It was the Sunday immediately following Vacation Bible School and I was elated that a church of 300 had hosted 440 kids for a week of turning their eyes and hearts toward Jesus. Not once, not twice, but three times that morning members of the church approached me with the same questions: How many kids were saved this week? And, how many new families do you think we’ll see begin attending? My answers were: none that I know of … yet, and none that I know of … yet. A week that was absolutely thrilling to me was obviously disappointing to others.
What had gone wrong? Very simply, the objective of our VBS had not been communicated adequately. Those in on planning VBS were aware that our goal was to have four kids attend who knew nothing about the Lord for every one child who we regularly saw. We exceeded that goal! Our objective was that every child who attended: (1) felt safe and had their needs met, (2) realized that this was a place where kids were understood and respected, and (3) had a new relationship with someone who knew their name and shared God’s love with them. Four out of five kids attending were hearing about God, His Son Jesus, and the Word of God for the first time in their lives. We felt that any child’s life-changing salvation experience needs to be made on a solid foundation, and we didn’t feel that one short week of introducing Jesus as Savior was enough to time to do that. Every single activity, game, craft, snack, and skit, though, was tightly connected to the Word of God and that’s how we poured the wet cement that we hoped would be the foundation for a life-changing experience someday.
To experience a win, you first have to know what the win is. You have to know what your objectives are—what you want kids to understand in their hearts when they leave. That objective is determined by your answers to five questions. There are no right or wrong answers, but the answers that you come up with are instrumental in clarifying your objective … and your WIN.
Are you targeting a special group of kids?
You may have a special group of kids your program applies to—girls, physically handicapped, soccer players, kids with musical talent, specific neighborhoods, etc. If you’re doing a sports program, then kids who are really interested in sports will be drawn to it. Put resources into advertising at the ballpark and through coaches. Your VBS may really want to connect with kids who are in day care centers throughout the summer. You’ll need to think through special permission, transportation, and how you can reach these working parents.
What age span is the program/event (VBS) for?
Set your age span or grade level … then, stick to it. Create activities, games, crafts, and music that hit that sweet spot age group. Beforehand, make sure you know exactly what this age span/grade level means. Will this include kids coming out of or going into that grade? Will workers be able to enroll their child, even though they’re not in that age group?

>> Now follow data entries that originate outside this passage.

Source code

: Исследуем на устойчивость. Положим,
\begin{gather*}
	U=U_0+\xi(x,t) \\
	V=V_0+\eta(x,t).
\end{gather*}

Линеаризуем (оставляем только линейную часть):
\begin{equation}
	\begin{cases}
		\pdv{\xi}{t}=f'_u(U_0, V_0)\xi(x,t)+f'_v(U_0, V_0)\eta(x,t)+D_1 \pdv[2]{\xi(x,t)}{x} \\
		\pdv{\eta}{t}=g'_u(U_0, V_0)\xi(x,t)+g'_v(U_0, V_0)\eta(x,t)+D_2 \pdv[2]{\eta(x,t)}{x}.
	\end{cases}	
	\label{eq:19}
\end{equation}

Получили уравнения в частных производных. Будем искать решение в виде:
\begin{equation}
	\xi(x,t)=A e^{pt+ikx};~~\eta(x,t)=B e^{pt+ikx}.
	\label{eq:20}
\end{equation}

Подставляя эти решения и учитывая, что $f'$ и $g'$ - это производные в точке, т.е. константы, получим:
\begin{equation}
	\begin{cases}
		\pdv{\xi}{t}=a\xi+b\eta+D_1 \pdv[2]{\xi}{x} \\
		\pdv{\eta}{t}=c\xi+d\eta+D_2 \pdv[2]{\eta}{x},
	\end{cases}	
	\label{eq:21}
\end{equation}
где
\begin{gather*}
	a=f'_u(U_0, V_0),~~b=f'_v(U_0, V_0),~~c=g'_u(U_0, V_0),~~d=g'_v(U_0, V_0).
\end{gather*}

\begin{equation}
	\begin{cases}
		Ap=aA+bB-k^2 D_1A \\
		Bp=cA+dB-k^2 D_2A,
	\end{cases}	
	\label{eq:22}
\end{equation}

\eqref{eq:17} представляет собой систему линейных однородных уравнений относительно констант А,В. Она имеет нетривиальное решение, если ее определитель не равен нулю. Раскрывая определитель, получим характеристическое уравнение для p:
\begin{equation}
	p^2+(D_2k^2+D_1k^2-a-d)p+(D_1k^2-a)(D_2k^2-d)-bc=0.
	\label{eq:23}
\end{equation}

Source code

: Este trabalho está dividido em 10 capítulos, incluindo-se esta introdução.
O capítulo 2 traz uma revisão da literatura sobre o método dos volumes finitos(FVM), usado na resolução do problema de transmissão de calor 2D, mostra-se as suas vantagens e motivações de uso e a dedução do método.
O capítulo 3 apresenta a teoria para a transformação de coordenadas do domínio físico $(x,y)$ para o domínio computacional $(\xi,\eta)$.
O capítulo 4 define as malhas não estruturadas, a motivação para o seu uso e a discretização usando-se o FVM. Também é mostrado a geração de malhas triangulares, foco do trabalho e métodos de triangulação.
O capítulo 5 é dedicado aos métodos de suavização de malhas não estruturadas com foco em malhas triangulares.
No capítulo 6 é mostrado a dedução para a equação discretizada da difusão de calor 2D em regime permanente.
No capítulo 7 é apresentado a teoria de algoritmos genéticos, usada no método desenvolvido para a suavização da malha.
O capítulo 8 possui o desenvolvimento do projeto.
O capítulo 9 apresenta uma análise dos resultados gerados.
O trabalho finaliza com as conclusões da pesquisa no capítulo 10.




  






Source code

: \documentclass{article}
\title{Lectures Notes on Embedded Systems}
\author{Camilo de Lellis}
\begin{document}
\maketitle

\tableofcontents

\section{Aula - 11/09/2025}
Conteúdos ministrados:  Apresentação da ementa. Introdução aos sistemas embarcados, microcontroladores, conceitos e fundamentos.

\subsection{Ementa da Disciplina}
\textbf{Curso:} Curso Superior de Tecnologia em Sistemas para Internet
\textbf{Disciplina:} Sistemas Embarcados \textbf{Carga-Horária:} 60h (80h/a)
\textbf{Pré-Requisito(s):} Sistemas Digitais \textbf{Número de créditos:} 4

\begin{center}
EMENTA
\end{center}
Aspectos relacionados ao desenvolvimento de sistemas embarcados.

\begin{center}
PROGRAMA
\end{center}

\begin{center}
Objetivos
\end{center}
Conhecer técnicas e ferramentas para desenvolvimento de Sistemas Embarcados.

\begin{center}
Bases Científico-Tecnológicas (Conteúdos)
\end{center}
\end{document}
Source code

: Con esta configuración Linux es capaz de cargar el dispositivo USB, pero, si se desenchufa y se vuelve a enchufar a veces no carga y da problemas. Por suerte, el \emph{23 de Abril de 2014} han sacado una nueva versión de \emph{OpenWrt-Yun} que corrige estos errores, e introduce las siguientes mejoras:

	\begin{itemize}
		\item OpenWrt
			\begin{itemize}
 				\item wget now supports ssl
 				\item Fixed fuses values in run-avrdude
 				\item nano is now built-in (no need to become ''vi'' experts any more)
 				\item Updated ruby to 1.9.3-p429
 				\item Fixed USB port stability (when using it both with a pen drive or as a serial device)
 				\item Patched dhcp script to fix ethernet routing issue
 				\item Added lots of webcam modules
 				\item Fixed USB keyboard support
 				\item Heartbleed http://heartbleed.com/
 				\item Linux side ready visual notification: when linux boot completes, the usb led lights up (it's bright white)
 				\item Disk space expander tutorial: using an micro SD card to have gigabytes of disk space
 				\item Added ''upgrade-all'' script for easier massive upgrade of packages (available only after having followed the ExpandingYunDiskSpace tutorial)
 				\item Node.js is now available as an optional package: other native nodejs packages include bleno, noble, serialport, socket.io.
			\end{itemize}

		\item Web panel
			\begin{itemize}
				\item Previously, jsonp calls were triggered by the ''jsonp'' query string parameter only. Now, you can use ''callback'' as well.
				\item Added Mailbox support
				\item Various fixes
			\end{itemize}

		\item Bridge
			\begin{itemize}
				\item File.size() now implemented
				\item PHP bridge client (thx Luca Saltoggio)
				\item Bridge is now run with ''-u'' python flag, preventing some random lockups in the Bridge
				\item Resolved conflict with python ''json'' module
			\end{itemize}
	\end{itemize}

With every exception, you will be weakening your focus and a chance for a strong win. If your VBS is for preschoolers and kindergartners, then permitting a second grade worker’s child to attend is likely to cause a disruption—simply because the activities are not age-appropriate for this one child.
Where are the children developmentally?
Are the children you are targeting on the high end of development or are they more challenged developmentally? Perhaps, your target group is preschoolers who have well-developed fine motor skills and are early readers. The activities you design for them will be different from a target group of children who have had little attention and instruction from adults.

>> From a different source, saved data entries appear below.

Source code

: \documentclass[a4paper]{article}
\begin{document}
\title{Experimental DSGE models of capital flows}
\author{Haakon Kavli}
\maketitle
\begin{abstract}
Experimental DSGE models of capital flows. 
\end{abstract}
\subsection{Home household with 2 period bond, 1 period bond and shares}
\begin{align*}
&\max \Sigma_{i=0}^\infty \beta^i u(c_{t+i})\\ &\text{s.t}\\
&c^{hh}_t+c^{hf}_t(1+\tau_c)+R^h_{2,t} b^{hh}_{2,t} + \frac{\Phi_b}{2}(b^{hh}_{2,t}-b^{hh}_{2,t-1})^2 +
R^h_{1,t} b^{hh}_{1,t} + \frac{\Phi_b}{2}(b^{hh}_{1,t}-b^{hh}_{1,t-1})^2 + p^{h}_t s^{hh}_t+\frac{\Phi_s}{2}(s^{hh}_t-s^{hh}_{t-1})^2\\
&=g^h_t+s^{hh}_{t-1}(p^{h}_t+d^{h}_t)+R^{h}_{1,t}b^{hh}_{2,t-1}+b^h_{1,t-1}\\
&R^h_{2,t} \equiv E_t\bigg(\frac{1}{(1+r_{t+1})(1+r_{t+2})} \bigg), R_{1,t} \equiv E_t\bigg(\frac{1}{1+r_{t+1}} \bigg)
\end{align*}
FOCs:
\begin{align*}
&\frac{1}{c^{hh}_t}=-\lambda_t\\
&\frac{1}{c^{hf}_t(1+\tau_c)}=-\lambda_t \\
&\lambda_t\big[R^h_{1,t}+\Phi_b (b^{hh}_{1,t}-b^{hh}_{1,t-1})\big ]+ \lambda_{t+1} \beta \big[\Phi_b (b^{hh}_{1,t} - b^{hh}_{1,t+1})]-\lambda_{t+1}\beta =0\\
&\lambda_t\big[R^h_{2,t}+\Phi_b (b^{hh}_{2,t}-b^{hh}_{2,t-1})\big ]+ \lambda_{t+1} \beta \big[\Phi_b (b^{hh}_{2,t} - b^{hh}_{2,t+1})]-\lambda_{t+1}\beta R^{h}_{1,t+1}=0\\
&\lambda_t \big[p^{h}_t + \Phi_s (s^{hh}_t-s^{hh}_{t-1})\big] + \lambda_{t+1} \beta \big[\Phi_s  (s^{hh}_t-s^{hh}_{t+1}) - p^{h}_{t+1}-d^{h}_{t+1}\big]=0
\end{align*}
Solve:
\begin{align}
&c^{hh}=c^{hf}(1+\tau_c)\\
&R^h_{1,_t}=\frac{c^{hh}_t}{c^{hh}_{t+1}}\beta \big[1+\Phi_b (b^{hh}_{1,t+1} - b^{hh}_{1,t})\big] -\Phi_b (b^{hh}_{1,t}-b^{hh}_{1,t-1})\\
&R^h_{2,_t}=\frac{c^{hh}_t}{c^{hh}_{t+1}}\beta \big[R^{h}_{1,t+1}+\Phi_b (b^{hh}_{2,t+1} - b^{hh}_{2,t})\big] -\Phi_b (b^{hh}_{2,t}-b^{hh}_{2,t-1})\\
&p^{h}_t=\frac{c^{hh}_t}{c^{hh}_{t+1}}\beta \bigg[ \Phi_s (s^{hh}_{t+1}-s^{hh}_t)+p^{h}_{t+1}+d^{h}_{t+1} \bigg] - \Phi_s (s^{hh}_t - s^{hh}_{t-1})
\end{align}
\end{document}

What socioeconomic group are the children in?
Before deciding whether there will be a charge for VBS, a heavy emphasis on giving to a mission project, or a request for supplies, equipment, or uniforms, take time to determine the socioeconomic group your target set is in. You don’t want finances to become a barrier that will hinder you reaching your objective.
Where is the target group spiritually?
This is where many churches get off track. If your target group for VBS is the kids who attend your church regularly, then, more than likely, you can push them pretty strongly to take major spiritual steps. But, if your target group is kids who have never heard about Jesus, who have never held a Bible, and who have never sung a worship song, then the way you conduct VBS has to be totally different. You’ll need to help your workers understand that your church building is a foreign—even alien—to the kids, and it’s a HUGE step for them to even venture out to see what’s inside. It’s time to handle these kids with great care. You will not be able to assume that they know what a book of the Bible or the numbers for chapter and verse mean. They will not understand the meaning of “Savior” or “Lord”, so that means nothing when you ask for a salvation decision. You’ll need to go back to very basics. Force yourself to look at every piece of your program through the eyes of a child who is experiencing this for the very first time.
Answering these five questions will give you the basis for articulating the objective of your program, event, or Vacation Bible School. Know that objective, communicate that objective with your team and with the church, and when you’re soaking your feet after it’s all over, you’ll be able to truthfully ascertain if it was a WIN.